Archive for June, 2009

School

June 21, 2009

I dont want to go back to school simple because i am lazy. Yet in today’s uncertain climate, masters are a dime a dozen. You can no longer compete with just a Bsc. As a result i must now look to keep myself competitive :(

I am dragging my feet, gleefully stopping at all the obstacles before me, but the stark reminders of reality wont allow me to rest :(  (sigh)

Rambling

June 2, 2009

Interesting when one cant trust your own thoughts and motives. It makes you wonder how do those who suffer from mental illnesses cope… what do you do when you know you are going crazy but cant stop it. It must a terrifying experience.

Yet even as i type this i am reminded of a BBC program where a doctor suffered from a stroke.

She described the morning she had the stroke as the world around her seeming alien.

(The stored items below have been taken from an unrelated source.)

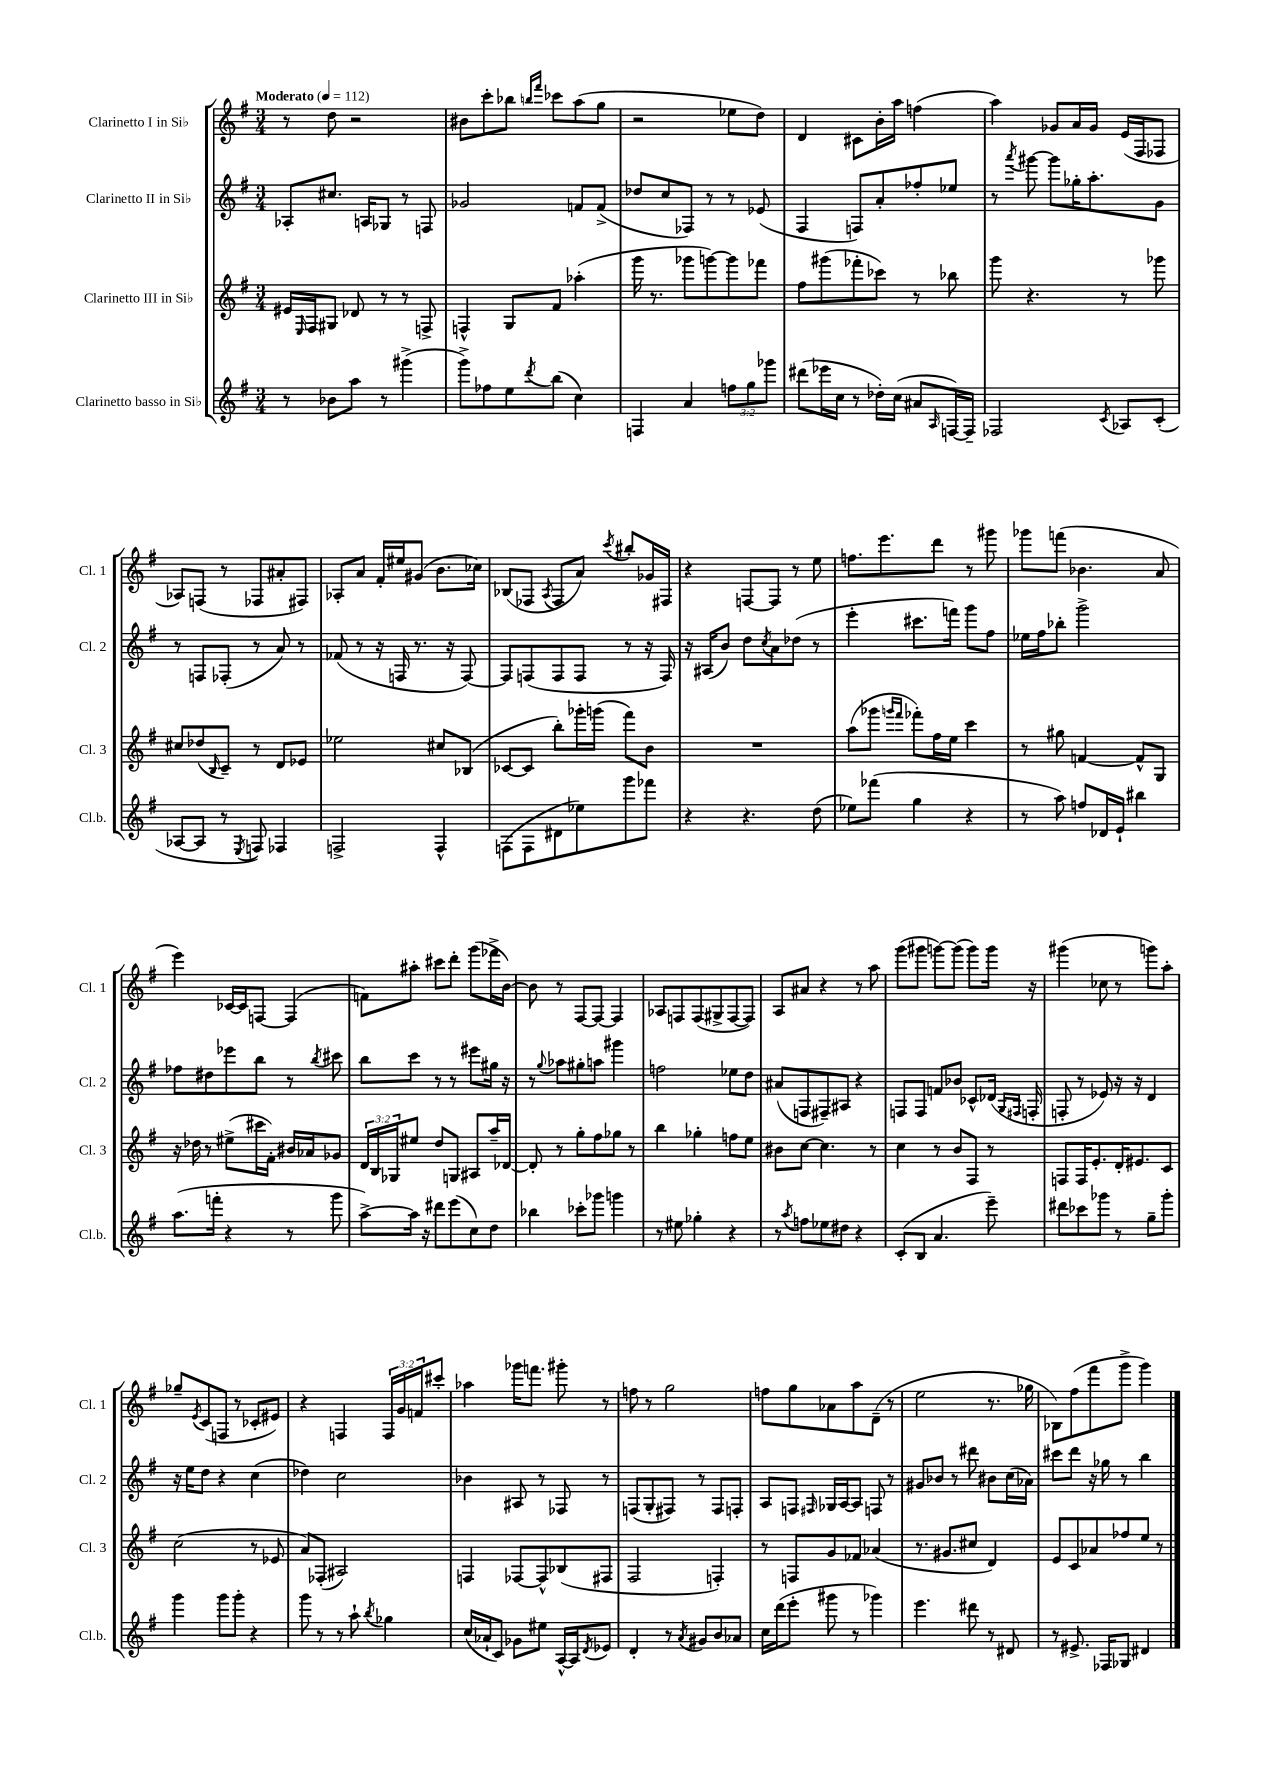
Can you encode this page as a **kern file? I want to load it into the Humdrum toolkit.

**kern	**kern	**kern	**kern
*staff4	*staff3	*staff2	*staff1
*clefG2	*clefG2	*clefG2	*clefG2
*k[f#]	*k[f#]	*k[f#]	*k[f#]
*M3/4	*M3/4	*M3/4	*M3/4
*MM112	*MM112	*MM112	*MM112
8r	16e#	8A-'	8r
.	16qqE	.	.
.	16F#	.	.
8b-	8G#	8.cc#	8dd
8aa	8d-	.	2r
.	.	16A	.
8r	8r	8G-	.
(4ggg#^	8r	8r	.
.	8F^	8F	.
=	=	=	=
8ggg^)	4F^^	2g-	8b#
8ff-	.	.	8ccc'
8ee	8G	.	8bb-
.	.	.	16qqbb
8qddd	.	.	16qqfff#
(8bb	8f#	.	8ccc-
4cc)	(4aa-'	8f	(8aa
.	.	(8f^	8gg
=	=	=	=
4F	16ggg	8dd-	2r
.	8.r	.	.
.	.	8cc	.
4a	8ggg-	8F-)	.
.	[8ggg)	8r	.
12ff	8ggg]	8r	8ee-
12gg	.	.	.
.	8fff-	(8e-	8dd)
12ggg-	.	.	.
=	=	=	=
(8ddd#	8ff#	4F#	4d
16eee-	(8ggg#	.	.
16cc	.	.	.
8r	8fff-'	8F)	8c#
16dd-')	8ccc-)	8a'	16b'
(16cc	.	.	16aa
8a#	8r	8ff-'	(4ff
16qqA	.	.	.
[16F)	8bb-	8ee-	.
16F~]	.	.	.
=	=	=	=
2F-	8ggg	8r	4aa)
.	.	8qaaa	.
.	4.r	[8ggg#	.
.	.	8ggg#]	8g-
.	.	16gg-'	16a
.	.	8.aa'	16g-
8qc	.	.	.
8A-	8r	.	(16e
.	.	.	16F#
(8c'	8ggg-	8g	8F-
=	=	=	=
[8A-	8cc#	8r	8A-)
8A-]	(8dd-	8F	(8F
.	16qqB	.	.
8r	8c~)	(8F-'	8r
8qE	.	.	.
8F)	8r	8r	8F-
4F-	8d	8a)	8a#'
.	8e-	8r	8F#)
=	=	=	=
2F^	2ee-	(8f-	8A-'
.	.	8r	8a
.	.	16r	16f#'
.	.	16F	16ee#
.	.	8.r	(8g#
4F^^	8cc#	.	8.b
.	.	16r	.
.	(8B-	[8F)	.
.	.	.	16cc-)
=	=	=	=
(8F	[8c-	8F]	(8B-
8F	8c-]	(8F	8F-
.	.	.	8qA
8d#	8bb')	8F	8F-
8ee-)	16ggg-'	8F	8a)
.	(16ggg	.	.
.	.	.	8qccc
8ggg	8fff#)	8r	8bb#'
8fff-	8b	16r	16g-
.	.	16F)	16F#
=	=	=	=
4r	2.r	16r	4r
.	.	(16A#	.
.	.	8b)	.
4.r	.	8dd	[8F
.	.	8qcc	.
.	.	8a	8F]
.	.	(8dd-	8r
(8dd	.	8r	8ee
=	=	=	=
8ee-)	(8aa	4eee'	8.ff
(8fff-	8ggg-	.	.
.	.	.	8.eee
.	16qqggg	.	.
.	16qqfff#	.	.
4gg	8fff-')	8.ccc#	.
.	16ff#	.	8ddd
.	16ee	16fff)	.
4r	4ccc	8ggg	8r
.	.	8ff#	8ggg#
=	=	=	=
8r	8r	16ee-	8ggg-
.	.	16ff#	.
8aa)	8gg#	8bb-'	(8fff
8ff	[4f	2ggg^	4.b-
16d-	.	.	.
16e`	.	.	.
4bb#	8f^^]	.	.
.	8G	.	8a
=	=	=	=
(8.aa	16r	8ff-	4eee)
.	16dd-	.	.
.	8r	8dd#	.
16fff'	.	.	.
4r	(8ee#^	8eee-	[16c-
.	.	.	16c-]
.	16ccc#	8bb	[8F
.	16f#')	.	.
8r	16b#	8r	(4F]
.	16a-	.	.
.	.	8qbb	.
8ggg	8g-	8ccc#	.
=	=	=	=
[8aa^)	24d	8bb	8f)
.	24B	.	.
.	24G-	.	.
16aa]	8ee#	8ccc	8aa#'
16r	.	.	.
8ddd#	8dd	8r	8ccc#
(8eee	8G	8r	8ddd'
8cc)	8A#	8eee#	(8ggg
8dd	16aa~	16gg#	16fff-^
.	[16d-	16r	[16b)
=	=	=	=
4bb-	8d-']	8r	8b]
.	.	8qqgg	.
.	8r	8aa-	8r
8ccc-'	8gg'	8gg#'	[8F#
8ggg-	8ff#	8aa	8F#_
4ggg	8gg-	4ggg#	4F#]
.	8r	.	.
=	=	=	=
8r	4bb	2ff	8A-
8ee#	.	.	8F
4gg-'	4gg-'	.	(8F
.	.	.	8G#^
4r	8ff	8ee-	[8F
.	8ee	8dd	8F])
=	=	=	=
8r	8b#	(8a#	8A
8qaa	.	.	.
8ff	[8cc	8F	8a#
8ee-	4.cc]	8F#~)	4r
8dd#	.	8A#	.
4r	.	4r	8r
.	8r	.	8aa
=	=	=	=
(8c'	4cc	8F	(8ggg
8B	.	8F	8ggg#
4.a	8r	8f	[8ggg)
.	8b	8b-	(8ggg]
.	8F#	8c-^^	8ggg)
8eee~)	8r	(16d-	16ggg
.	.	16qqG	.
.	.	16qqF#	.
.	.	16F'	16r
=	=	=	=
8ddd#	8F	8F'	(4ggg#
8ccc-	16F	8r	.
.	8.e'	.	.
8ggg-	.	8e-)	8cc-
8r	16d'	16r	8r
.	8.e#	16r	.
8gg~	.	4d	8ggg)
8ggg-'	8c	.	8aa'
=	=	=	=
4ggg	(2cc	16r	8gg-~
.	.	16ee	.
.	.	.	8qe
.	.	8dd	(8c
8ggg	.	4r	8F
8ggg'	.	.	8r
4r	8r	(4cc	8c-'
.	8e-	.	8e#)
=	=	=	=
8ggg	8a)	4dd-)	4r
8r	(8F-'	.	.
8r	2A#)	2cc	4F
8aa`	.	.	.
8qbb	.	.	.
4gg-	.	.	24F
.	.	.	24g
.	.	.	24f
.	.	.	8ccc#'
=	=	=	=
(16cc	4F	4b-	4aa-
16a-`	.	.	.
8c)	.	.	.
8g-	[8F-	8A#	16ggg-
.	.	.	8.fff
8ee#	8F-^^]	8r	.
[16A^^	(8B-	8F-	8ggg#'
16A]	.	.	.
8qd	.	.	.
8e-	8F#	8r	8r
=	=	=	=
4d'	2F#	(8F	8ff
.	.	8G'	8r
8r	.	8F#)	2gg
8qa	.	.	.
8g#	.	8r	.
8b	4F')	8F#	.
8a-	.	8F'	.
=	=	=	=
16cc	8r	8A	8ff
(16ddd	.	.	.
8eee'	8F	8F	8gg
.	.	16qqF#	.
8ggg#	8g	16G-	8a-
.	.	[16A	.
8r	8f-	8A]	8aa
4ggg-)	(4a-	8F	(8d~
.	.	8r	8r
=	=	=	=
4.eee	8.r	8g#	2ee
.	.	8b-	.
.	8.g#	.	.
.	.	8r	.
8ddd#	8cc#	8ddd#	.
8r	4d)	8b#	8.r
8d#	.	(16cc	.
.	.	16a-)	16gg-
=	=	=	=
8r	8e	8ccc#	8B-)
8.e#^	8c	8ddd	(8ff#
.	8a-	16r	8fff#
16F-	.	16gg-	.
8G-	8ff-	8r	8ggg^
4d#	8ee	4bb	4ggg)
.	8r	.	.
==	==	==	==
*-	*-	*-	*-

Suffering from hallucinations and having a feeling of slipping away she was able to identify her symptoms and realized she was having a stroke.
The amazing part of her story (i found) was that once she realized/identified what it was that she was experiencing her first thought was “Kool!”. In those minutes while she struggled to get help, she speaks how fascinated she was to see how everything around her was warped/different, in essence a whole new world.
The part of her story that brought tears to my eyes was the point in the interview she broke down. She was describing the trip to the hospital. She was dimly aware Of her surroundings. But within her head she was in place of absolute bliss… and for a time she was fighting to hold on to her body, eventually though she let go… she accepted death, welcomed it, the peace, the release.

When her voice broke, I felt it deep. I know i don’t fully understand what she went through. But how do your recover from giving up on life, when the return was against your will?

I never got to listen to the entire interview, i hope to download it. but it is a wonderful story. At least i think it is.

Mr. Gold

June 2, 2009

Your greatest enemy is in your own head.

This was the premise on which the movie Revolver was based. Fantastic movie!
It left me querying my own Motives and fears, and low and behold Mr Gold resides in my head too. Even with this realization however, defeating Mr gold is a mammoth task.